Pub Date: Nov. 1st, 1992
ISBN: 0-679-41636-6
Publisher: Pantheon

Twelve years after The Lamb's War and more than 20 after the bestselling Peaceable Kingdom, de Hartog returns to complete his trilogy on Quaker life—in a lively tale of passion and conviction set in the Midwest of the 1830's. Mordecai Monk is a portly English chocolatier who discovers a knack for impassioned speech when he learns of his illegitimacy with his mother's dying words. Having thrown quiet Quaker meetings into an uproar at home, he carries his fervent message of love and redemption to America, where he finds an equal in intensity in Lydia Best, a teacher at an Indiana Indian school run by the Society.
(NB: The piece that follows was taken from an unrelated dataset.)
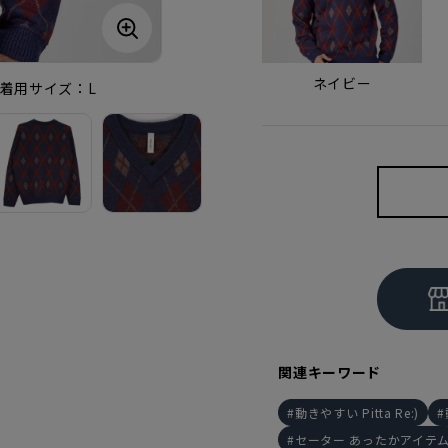
ネイビー
m・着用サイズ：L
関連キーワード
動きやすい Pitta Re:)
セーター あったかアイテ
Mordecai's call for personal salvation, which seems to be heard only by the women in his audiences, is upstaged by hers for action when she sees the US Cavalry and civilian drovers herding despondent groups of Shawnee like beasts from their ancestral Woodlands home to the open prairie. The school also becomes enmeshed in a plot to free fugitive slaves, captured when its position as an Underground Railroad station was compromised, and Lydia loses her job when the plan is uncovered—but not before she brings Mordecai to see the error of his ways. He walks off with the Shawnee to bear witness to their suffering and is ignored by them; but with Lydia at his side, the two eventually find acceptance- -especially after Mordecai uses his acting abilities to suggest that he has healing powers. Both are killed in a subsequent riverboat explosion, but their work continues as a mission to the Shawnee quickly takes shape, with unanimous blessings from the previously splintered Society. Amusing and touching, with a keen sense of the historical moment: an intimate story of the wondrous, inscrutable ways in which men and women are moved to find fulfillment by caring for others.